Water rights demonstration outside a Lagos State Government agency, March 2018. Credit: Environmental Rights Action.Subsequently, the government allocated about USD185 million to the water sector, despite previous claims that there were no available public funds. By 2016, the IFC was forced to pull out of the proposed partnership with Lagos State due to local and international scrutiny and pressure.
This loss of potential funding slowed down the government but didn’t stop them. Not long after the IFC pulled out, campaign leaders discovered that the Lagos State Environmental Bill had begun to quietly move through the State House.
This proposed Environmental Bill was an attempt to legislate various forms of public utility privatisation, including water provision. It contained clauses that criminalised any kind of citizen efforts to secure water, including things as simple as transporting water from one house to another.
What we need is affordable, accessible, and democratically accountable water provision. [...] After all, is water not a human right?
“I left Ife [a university town 6 hours outside of Lagos] at 3AM the day I heard of this bill,” Oluwafemi said. “They tried to make sure we would not be able to attend the public hearing; they did everything in a rush.”
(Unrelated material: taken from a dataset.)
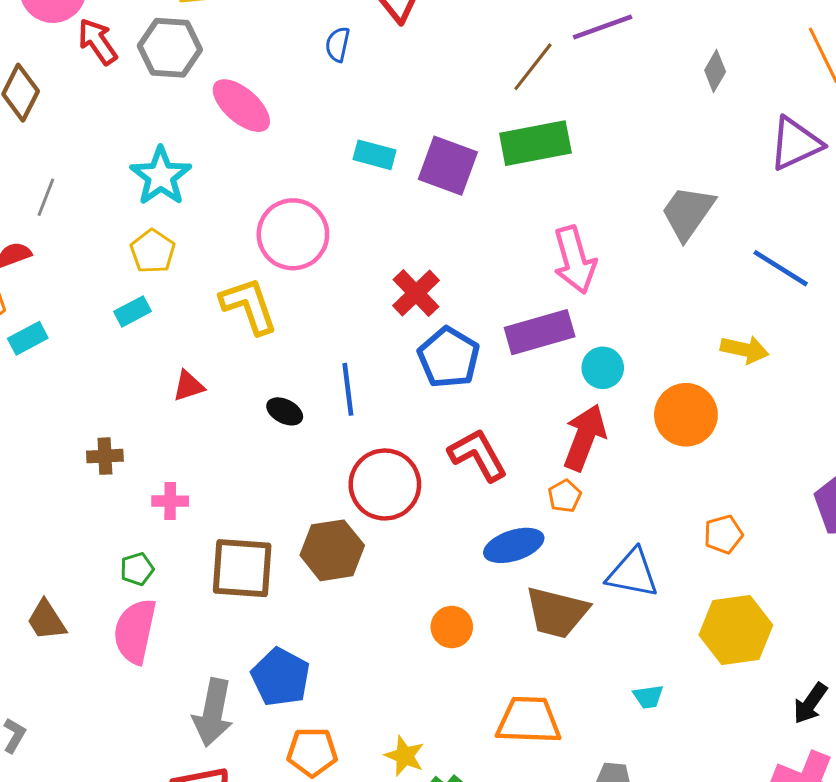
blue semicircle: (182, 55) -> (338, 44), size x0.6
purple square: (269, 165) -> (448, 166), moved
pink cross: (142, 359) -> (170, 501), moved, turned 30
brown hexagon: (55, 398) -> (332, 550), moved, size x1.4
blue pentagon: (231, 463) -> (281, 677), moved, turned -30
Despite that, Oluwafemi still made it to the hearing. Following his intervention, ERA and their partners at AUPCTRE kept a close watch on the legislators, corresponding and meeting with them. “They had to expunge the parts of the bill that criminalised how people source water,” Oluwafemi said, satisfied.
When the state government realised it was struggling to justify the privatisation bid, they challenged ERA to produce an alternative solution to privatisation. They gladly took up the task and responded with ‘Lagos Water Crisis: Alternative Roadmap for Water Sector.’
The document highlights the failures of the current water system and proposes a comprehensive strategy for collaborative, citizen-directed, publicly funded water supply. This includes the Water Trust, which analysed the water usage rates of large corporations like Coca Cola as a framework for a water tax.
“It makes no sense for us to start pursuing partnerships with the same corporations that are being booted out and investigated elsewhere,” Jakpor said. “We still use Lagos Water Crisis as an advocacy tool when engaging government.”
Bolstered by the successes of their campaign, the ERA-led coalitaon continues to defend the rights of those few Lagosians who currently enjoy state-supplied water and to strive to keep the government accountable.
“The determination of the Lagos State government to push through PPP secretly is a major challenge,” Jakpor sighed. “We shot down the anti-people sections of the Lagos environment law; now, they are handing Lagos water to three multinationals that have a global track record of human rights abuses. But we are determined to stop that from happening.”
“What we need is affordable, accessible, and democratically accountable water provision. And that is what we will continue to fight for. After all, is water not a human right?”